The other roller coaster... well, it wasn't so pleasant. While we were out snorkeling, someone broke the window of our rental car and stole my purse, including the usual credit cards, checkbook and driver's licence, but also the kids passports and mine, an antique pocket watch, Raheel Raza's book with her treasured inscription, my new cell phone (which is very expensive, but which I got at a really great price and simply could not afford to replace...). At first I thought I had also lost two rings, but it turned out they were in another bag, not my purse. Then, while we were at a local zoo (Lion Country Safari) we got a call from a local police station. Someone had turned in my purse. The credit cards were gone, and my driver's license, the watch and the book (somehow I can't imagine thieves reading Their Jihad... Not My Jihad, but if they do, all the power to them) but the passports and my cell phone were there. Whew! I'm sad to lose the watch, and about the inscribed book (I'm sure I can get a new one from Raheel), but I'm glad to get back my phone and all my coffee cards, gas station cards, library card, etc.
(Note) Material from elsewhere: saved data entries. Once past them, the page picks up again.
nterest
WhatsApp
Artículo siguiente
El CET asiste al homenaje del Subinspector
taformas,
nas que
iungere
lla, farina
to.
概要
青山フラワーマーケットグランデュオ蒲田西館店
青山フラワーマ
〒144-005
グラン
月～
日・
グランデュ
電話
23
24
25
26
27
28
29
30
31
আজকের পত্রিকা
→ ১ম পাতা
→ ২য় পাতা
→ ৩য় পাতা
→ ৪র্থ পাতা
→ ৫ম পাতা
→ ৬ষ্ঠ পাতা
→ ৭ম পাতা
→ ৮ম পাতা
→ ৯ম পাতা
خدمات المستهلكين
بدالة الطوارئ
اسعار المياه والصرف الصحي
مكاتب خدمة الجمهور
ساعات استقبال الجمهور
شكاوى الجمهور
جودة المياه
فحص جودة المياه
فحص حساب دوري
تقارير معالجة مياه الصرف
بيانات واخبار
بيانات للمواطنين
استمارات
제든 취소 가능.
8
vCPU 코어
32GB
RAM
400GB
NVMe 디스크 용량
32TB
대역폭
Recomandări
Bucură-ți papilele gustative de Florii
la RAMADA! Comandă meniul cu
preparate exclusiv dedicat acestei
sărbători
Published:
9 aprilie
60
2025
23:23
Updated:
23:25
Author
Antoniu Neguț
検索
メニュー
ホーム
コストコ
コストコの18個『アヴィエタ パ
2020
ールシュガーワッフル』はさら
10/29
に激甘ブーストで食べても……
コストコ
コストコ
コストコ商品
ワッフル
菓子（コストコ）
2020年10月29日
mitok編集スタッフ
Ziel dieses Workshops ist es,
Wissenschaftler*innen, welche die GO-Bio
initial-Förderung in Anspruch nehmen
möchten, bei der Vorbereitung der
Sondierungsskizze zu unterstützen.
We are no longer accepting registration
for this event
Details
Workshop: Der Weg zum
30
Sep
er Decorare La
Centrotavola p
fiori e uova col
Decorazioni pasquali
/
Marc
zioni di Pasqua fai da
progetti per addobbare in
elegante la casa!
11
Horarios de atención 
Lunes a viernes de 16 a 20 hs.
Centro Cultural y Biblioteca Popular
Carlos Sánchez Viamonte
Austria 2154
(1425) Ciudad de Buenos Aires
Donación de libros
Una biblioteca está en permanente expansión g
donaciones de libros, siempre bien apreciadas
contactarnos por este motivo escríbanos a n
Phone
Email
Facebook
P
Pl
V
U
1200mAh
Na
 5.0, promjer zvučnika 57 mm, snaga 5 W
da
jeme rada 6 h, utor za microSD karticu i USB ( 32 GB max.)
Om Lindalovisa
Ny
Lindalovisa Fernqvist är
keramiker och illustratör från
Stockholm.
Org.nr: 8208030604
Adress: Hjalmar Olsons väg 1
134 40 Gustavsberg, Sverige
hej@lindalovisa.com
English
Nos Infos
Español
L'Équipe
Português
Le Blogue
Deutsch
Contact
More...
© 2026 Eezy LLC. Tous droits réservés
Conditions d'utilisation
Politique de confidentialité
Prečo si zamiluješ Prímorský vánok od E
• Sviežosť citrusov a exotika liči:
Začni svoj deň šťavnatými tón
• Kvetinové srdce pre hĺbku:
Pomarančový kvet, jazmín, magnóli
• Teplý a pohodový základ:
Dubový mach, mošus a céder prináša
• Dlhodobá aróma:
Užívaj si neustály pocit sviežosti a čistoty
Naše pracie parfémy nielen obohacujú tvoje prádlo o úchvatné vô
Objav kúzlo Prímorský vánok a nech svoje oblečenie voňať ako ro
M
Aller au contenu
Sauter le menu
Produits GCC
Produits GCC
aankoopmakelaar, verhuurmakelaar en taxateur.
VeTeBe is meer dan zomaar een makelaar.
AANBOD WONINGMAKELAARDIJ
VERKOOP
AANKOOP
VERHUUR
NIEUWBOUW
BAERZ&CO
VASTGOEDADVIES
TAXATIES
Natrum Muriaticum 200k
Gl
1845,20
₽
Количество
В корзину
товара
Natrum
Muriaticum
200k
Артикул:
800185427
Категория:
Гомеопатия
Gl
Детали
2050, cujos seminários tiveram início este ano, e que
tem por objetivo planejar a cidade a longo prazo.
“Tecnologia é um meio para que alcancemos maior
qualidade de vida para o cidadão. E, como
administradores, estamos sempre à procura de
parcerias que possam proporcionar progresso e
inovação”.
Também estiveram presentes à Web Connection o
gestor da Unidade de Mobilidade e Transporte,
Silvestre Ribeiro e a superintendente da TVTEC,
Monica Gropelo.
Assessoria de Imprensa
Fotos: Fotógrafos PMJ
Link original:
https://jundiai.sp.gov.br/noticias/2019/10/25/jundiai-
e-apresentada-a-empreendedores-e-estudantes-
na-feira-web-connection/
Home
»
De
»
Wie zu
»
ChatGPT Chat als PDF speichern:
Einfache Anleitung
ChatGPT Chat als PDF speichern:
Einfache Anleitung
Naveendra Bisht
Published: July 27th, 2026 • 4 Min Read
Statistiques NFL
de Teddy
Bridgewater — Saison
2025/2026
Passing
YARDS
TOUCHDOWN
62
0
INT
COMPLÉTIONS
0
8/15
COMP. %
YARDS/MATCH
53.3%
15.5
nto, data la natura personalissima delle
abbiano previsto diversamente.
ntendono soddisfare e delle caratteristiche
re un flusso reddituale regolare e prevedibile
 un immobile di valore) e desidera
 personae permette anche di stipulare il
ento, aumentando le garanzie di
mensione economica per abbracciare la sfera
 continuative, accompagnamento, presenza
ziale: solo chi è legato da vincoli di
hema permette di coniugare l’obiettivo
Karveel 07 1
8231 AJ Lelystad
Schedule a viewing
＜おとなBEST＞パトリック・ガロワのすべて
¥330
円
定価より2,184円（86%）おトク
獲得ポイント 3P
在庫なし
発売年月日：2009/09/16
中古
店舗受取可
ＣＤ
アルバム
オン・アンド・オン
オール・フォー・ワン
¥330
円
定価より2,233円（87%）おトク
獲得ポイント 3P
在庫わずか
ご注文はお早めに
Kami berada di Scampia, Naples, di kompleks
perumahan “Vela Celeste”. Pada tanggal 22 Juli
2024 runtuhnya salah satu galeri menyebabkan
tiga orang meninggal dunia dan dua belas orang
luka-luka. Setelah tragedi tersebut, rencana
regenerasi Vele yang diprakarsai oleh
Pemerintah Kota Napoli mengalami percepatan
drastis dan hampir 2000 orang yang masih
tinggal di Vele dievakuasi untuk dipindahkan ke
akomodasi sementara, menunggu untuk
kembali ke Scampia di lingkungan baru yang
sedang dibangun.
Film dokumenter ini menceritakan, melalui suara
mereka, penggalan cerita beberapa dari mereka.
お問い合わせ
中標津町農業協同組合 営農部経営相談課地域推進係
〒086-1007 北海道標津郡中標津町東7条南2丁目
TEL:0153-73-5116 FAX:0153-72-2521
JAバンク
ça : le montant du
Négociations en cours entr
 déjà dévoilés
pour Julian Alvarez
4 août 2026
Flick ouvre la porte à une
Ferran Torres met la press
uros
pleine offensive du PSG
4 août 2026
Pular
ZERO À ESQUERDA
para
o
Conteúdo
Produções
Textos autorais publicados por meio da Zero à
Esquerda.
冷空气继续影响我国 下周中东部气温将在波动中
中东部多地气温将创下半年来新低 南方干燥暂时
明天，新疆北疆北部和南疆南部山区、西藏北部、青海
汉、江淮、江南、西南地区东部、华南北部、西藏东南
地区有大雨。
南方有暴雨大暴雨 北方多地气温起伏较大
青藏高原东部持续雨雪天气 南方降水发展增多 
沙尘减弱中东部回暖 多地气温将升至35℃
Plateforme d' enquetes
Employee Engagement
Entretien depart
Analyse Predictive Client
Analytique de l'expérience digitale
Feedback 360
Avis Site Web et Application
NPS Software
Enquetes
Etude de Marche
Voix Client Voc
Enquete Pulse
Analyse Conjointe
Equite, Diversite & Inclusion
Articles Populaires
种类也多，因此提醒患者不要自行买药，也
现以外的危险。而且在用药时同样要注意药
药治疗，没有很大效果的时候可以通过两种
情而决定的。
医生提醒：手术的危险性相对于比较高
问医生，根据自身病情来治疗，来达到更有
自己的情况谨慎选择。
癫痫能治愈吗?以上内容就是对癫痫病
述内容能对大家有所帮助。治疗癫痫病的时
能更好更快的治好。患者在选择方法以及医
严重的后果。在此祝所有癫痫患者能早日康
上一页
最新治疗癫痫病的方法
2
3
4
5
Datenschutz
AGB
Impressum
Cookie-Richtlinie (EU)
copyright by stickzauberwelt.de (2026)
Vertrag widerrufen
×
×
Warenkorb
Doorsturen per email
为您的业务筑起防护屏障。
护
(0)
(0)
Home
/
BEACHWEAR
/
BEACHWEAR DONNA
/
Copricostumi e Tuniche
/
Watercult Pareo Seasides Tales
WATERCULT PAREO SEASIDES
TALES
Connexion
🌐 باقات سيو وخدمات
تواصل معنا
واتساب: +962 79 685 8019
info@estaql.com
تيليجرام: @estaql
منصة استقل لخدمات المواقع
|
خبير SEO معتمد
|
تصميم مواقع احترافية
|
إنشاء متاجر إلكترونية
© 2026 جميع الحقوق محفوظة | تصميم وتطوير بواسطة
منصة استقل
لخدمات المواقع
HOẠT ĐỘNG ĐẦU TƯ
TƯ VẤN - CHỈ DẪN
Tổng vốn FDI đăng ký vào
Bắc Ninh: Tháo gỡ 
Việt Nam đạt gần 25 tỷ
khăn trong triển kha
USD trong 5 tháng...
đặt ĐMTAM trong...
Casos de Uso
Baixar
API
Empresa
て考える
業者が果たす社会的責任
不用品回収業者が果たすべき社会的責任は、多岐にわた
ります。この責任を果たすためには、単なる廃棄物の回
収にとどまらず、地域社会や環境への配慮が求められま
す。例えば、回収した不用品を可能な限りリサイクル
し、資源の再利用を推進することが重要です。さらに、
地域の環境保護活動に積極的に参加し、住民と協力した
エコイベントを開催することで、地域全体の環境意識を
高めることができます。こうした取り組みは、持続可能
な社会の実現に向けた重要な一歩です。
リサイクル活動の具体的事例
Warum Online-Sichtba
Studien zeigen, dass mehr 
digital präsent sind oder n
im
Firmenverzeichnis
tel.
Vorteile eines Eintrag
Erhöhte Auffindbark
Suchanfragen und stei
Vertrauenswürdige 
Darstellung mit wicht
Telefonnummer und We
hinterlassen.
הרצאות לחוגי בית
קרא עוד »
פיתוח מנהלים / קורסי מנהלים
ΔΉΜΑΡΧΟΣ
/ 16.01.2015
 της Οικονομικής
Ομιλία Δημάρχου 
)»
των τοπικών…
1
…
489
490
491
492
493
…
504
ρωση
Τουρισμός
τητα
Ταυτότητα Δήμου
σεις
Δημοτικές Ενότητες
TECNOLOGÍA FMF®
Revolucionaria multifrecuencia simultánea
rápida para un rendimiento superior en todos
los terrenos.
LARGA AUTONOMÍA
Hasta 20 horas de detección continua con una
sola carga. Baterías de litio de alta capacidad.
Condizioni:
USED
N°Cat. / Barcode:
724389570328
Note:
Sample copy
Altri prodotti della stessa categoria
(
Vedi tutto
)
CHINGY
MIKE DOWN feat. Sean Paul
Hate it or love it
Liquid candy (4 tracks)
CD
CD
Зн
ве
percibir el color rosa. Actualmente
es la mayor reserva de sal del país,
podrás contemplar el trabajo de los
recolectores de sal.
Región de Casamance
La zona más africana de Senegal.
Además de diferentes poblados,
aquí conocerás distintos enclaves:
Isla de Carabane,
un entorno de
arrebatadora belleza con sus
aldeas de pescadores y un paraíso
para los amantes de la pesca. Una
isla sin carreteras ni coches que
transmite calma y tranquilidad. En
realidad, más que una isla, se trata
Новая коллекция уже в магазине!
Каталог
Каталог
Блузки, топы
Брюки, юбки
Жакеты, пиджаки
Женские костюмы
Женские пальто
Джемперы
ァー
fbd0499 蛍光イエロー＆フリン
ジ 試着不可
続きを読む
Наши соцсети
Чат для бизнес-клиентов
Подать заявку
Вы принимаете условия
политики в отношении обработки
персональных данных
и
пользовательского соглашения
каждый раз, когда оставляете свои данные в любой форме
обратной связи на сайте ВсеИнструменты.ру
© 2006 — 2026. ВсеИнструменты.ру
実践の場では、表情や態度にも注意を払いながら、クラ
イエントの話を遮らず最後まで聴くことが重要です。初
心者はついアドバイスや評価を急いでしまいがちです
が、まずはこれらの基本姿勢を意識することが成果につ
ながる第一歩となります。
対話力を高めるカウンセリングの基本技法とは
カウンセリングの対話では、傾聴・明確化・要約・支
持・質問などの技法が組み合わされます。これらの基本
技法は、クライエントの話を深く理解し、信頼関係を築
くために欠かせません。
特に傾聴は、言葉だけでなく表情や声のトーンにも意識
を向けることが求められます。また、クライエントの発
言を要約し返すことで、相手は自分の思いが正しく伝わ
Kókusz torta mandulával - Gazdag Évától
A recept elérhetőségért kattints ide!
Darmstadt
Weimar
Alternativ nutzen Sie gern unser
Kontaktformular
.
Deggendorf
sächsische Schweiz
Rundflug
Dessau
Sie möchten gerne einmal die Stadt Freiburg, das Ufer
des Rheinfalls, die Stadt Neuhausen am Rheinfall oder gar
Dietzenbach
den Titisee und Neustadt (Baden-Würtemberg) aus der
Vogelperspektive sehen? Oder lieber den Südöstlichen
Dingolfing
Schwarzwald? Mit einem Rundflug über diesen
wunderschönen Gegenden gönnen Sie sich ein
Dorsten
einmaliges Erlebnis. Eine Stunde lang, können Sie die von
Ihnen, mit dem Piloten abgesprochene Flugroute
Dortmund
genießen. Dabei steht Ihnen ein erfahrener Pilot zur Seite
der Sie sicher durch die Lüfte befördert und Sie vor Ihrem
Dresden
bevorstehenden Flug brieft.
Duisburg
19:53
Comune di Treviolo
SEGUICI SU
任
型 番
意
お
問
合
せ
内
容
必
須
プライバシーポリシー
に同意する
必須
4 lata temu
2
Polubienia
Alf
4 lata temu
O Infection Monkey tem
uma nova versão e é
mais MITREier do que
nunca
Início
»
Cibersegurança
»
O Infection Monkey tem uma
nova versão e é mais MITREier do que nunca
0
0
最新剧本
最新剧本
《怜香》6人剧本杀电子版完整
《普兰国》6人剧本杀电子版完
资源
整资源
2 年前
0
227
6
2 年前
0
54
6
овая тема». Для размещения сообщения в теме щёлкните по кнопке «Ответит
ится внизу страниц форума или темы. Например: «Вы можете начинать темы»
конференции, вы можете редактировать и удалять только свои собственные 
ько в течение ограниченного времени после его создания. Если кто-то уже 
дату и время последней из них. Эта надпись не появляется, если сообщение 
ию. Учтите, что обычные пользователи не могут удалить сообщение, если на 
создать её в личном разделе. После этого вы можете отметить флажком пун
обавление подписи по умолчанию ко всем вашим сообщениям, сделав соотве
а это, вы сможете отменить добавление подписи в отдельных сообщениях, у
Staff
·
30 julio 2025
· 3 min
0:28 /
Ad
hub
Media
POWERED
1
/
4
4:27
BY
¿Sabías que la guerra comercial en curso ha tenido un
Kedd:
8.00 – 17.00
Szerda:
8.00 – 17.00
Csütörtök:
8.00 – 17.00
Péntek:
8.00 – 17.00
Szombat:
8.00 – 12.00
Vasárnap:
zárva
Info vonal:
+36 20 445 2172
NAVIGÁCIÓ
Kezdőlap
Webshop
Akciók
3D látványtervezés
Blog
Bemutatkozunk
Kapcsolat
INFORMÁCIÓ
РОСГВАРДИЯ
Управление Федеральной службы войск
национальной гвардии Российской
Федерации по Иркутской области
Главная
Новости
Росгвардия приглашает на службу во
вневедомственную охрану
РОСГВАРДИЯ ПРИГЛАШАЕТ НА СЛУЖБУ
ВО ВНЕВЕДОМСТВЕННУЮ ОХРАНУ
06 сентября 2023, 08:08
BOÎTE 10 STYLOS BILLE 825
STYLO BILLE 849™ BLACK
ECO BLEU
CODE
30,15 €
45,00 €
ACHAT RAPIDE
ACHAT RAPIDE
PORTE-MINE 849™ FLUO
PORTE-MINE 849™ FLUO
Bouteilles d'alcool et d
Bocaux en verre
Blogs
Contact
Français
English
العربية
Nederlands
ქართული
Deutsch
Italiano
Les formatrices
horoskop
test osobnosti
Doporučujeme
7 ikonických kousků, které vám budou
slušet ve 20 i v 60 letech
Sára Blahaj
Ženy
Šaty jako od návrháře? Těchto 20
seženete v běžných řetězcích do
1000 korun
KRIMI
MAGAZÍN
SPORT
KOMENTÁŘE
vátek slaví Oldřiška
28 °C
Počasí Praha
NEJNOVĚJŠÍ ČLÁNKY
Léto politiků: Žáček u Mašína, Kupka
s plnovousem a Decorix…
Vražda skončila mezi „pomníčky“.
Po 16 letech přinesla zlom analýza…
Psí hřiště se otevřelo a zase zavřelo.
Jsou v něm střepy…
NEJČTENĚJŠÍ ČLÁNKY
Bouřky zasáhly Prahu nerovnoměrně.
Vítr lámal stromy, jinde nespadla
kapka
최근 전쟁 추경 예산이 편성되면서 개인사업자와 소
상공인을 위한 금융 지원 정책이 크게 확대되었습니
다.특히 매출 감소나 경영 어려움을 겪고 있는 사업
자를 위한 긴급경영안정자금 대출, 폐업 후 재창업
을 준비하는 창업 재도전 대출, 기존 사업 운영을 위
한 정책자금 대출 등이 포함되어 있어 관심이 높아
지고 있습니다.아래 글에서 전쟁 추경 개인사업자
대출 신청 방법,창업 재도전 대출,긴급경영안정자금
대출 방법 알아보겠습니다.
Noora, my baby who isn't really a baby any more, was quite upset at the incident. And it struck me how the somewhat blase attitudes of us adult -- cest la vie -- shows how far evil impinges upon our daily life. Petty theft is a violation of our space, our possessions, and by extension our selves. And yet we shrugged it off. Noora was, justifiably, unhappy and mystified. Why did they do this? All I could offer was that they were people who didn't understand right and wrong properly. In retrospect, I could have told her that maybe they didn't have enough to eat or couldn't get a job. That I didn't think of that at the moment certainly says something about how we are socialized to think about crime and criminals -- they are bad people, rather than they are desperate people.